What is also noteworthy is that Ingo managed to bring Haiku up to speed. As expected, it is still lagging behind the other guys: 1.45 times slower than FreeBSD, 1.28 times slower than Linux and 1.21 times slower than OpenSolaris. At least in this particular benchmark. I still find that quite exciting, considering how advanced and well optimized these other systems are. Large corporations are putting a lot of money into making these platforms fast. What also sticks out is that Haiku is seriously kicking ZETA's butt. Wow, 6.68 times faster? ZETA's app_server may still be a lot snappier than Haiku's, but boy the Haiku kernel is running circles around the ZETA one! Also, in previous discussions, I remember it being mentioned often that for compiling software, the BFS design is quite a bottleneck. But to me it seems that this cannot be the case. At least it cannot be the main reason that ZETA is performing so badly. From what I learned in various IRC channels and reading other benchmarks, the file system is probably not a very important factor in this particular test.
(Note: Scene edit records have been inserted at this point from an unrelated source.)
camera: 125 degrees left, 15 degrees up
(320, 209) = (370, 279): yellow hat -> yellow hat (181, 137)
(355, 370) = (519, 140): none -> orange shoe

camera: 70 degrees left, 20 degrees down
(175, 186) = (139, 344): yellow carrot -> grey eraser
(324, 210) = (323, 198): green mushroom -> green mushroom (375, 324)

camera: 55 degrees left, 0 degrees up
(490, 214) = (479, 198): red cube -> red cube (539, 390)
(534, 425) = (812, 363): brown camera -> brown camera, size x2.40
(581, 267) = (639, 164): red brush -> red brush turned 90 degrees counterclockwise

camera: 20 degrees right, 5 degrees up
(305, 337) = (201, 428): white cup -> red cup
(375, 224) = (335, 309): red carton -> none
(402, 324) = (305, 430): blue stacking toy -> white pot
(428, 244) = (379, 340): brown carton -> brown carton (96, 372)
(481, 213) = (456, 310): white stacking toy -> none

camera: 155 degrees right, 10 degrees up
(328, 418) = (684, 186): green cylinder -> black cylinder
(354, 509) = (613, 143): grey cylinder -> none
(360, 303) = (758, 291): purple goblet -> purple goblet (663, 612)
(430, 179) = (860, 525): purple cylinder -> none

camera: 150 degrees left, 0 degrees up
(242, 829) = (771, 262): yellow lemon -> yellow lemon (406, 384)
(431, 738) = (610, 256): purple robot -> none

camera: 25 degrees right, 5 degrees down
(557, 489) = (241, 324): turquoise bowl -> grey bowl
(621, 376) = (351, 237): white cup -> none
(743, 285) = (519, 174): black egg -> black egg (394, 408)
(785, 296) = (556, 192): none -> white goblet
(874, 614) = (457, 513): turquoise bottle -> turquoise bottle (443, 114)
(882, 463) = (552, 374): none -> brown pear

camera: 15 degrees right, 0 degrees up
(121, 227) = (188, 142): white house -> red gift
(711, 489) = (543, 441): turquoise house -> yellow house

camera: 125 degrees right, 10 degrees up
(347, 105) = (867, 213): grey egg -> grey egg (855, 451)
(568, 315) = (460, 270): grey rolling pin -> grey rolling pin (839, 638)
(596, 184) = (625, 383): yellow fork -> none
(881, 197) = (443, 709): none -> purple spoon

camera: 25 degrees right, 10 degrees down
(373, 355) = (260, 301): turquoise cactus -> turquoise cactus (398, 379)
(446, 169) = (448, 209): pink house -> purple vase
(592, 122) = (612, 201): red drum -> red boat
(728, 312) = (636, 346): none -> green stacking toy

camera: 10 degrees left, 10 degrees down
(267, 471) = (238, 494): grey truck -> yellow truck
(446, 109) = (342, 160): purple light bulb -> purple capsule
The optimizations that Ingo did in the Haiku kernel hint that reducing waiting times on important kernel locks (contention) as well as efficient algorithms in the kernel have the greatest impact. The work that Ingo and Axel have put into kernel tracing and graphical analysis tools is paying off. And of course it helps that Ingo knows what he is doing when he applies optimizations. From talking to him it seems there are still a lot of opportunities to optimize stuff in the kernel and further reduce lock contention. Ingo is using an 8 core machine for development now, and since Haiku's kernel does not scale as well as the other platforms, the numbers are different on an 8 core machine versus only 2 cores, putting Haiku further behind the other systems. I am excited about the work Ingo is doing and it will be interesting to watch how Haiku is steadily catching up in becoming a very viable host platform for compiling itself.